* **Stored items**

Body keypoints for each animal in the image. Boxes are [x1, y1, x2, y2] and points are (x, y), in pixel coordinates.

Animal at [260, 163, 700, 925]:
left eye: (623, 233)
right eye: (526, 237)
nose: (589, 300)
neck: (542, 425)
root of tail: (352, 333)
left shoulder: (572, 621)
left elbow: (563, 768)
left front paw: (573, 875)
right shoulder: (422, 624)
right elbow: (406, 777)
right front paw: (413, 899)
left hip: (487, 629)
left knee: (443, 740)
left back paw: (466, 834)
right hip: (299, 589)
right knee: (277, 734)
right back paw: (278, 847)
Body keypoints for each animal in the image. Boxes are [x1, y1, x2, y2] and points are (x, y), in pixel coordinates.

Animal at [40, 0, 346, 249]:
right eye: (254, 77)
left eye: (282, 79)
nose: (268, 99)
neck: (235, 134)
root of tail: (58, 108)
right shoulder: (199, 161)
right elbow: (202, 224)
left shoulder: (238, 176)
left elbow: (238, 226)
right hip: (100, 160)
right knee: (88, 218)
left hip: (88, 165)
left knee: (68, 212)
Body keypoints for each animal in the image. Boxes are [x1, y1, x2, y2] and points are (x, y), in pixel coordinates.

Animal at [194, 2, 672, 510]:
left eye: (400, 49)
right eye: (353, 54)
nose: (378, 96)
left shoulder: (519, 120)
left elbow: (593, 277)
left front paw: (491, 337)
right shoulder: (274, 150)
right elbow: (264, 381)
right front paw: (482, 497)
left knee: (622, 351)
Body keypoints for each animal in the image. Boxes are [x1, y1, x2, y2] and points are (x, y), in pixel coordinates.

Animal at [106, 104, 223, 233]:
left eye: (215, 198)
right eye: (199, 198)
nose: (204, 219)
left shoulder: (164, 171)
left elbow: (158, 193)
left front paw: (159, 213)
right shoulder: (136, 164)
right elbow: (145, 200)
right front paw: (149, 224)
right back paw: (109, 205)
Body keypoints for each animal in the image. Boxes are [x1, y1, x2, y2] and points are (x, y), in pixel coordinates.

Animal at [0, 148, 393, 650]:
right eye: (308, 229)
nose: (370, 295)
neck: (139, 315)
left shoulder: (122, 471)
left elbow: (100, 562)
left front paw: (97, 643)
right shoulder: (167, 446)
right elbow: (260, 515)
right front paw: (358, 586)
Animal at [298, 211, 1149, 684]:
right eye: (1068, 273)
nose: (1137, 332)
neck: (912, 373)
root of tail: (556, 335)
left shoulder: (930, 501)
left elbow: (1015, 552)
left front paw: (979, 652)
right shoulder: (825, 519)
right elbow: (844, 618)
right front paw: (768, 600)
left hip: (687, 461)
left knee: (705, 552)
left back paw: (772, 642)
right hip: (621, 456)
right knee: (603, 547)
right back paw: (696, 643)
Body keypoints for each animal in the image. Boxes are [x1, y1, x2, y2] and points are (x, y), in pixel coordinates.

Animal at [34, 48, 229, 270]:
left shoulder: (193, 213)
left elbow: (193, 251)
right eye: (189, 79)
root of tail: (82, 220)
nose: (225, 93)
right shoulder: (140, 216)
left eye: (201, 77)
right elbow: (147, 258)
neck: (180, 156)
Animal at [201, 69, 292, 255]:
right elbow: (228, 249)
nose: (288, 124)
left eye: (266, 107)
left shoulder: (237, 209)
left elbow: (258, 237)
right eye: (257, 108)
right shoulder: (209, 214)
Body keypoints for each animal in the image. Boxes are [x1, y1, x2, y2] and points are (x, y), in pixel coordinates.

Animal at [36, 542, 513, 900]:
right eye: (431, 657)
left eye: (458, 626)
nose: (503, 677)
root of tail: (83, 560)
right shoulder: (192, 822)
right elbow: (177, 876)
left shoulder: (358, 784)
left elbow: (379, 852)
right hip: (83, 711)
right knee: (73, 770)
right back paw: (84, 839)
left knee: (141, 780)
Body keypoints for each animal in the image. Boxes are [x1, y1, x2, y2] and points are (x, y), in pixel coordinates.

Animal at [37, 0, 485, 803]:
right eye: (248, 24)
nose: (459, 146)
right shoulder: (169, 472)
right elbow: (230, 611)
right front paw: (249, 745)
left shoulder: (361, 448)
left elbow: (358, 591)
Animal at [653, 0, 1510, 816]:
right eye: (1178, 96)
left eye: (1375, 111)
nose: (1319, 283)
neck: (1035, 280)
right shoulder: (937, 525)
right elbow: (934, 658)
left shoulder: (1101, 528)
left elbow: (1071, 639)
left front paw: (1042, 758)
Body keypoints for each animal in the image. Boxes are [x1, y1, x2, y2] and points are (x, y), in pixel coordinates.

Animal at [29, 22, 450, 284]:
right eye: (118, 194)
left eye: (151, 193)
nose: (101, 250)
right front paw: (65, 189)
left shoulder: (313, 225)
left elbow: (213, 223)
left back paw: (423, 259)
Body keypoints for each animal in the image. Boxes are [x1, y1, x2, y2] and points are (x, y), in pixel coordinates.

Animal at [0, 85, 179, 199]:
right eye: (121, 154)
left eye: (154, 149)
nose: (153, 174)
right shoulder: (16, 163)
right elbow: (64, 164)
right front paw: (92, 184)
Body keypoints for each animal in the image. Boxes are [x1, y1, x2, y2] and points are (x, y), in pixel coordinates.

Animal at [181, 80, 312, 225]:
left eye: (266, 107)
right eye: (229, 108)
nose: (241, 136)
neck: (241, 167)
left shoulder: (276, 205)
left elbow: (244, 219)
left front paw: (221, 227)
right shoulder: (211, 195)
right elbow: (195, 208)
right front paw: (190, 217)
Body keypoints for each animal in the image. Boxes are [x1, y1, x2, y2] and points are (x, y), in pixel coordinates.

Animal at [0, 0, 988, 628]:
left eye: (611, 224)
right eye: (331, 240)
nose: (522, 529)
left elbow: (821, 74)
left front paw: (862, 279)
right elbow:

* **Exercise details**
Check every line of the entries above, and copy those that carry the string "knee".

* **Exercise response**
left knee: (443, 740)
right knee: (277, 734)
right knee: (88, 218)
left knee: (68, 212)
left knee: (622, 351)
left knee: (705, 552)
right knee: (603, 547)
right knee: (73, 770)
left knee: (141, 780)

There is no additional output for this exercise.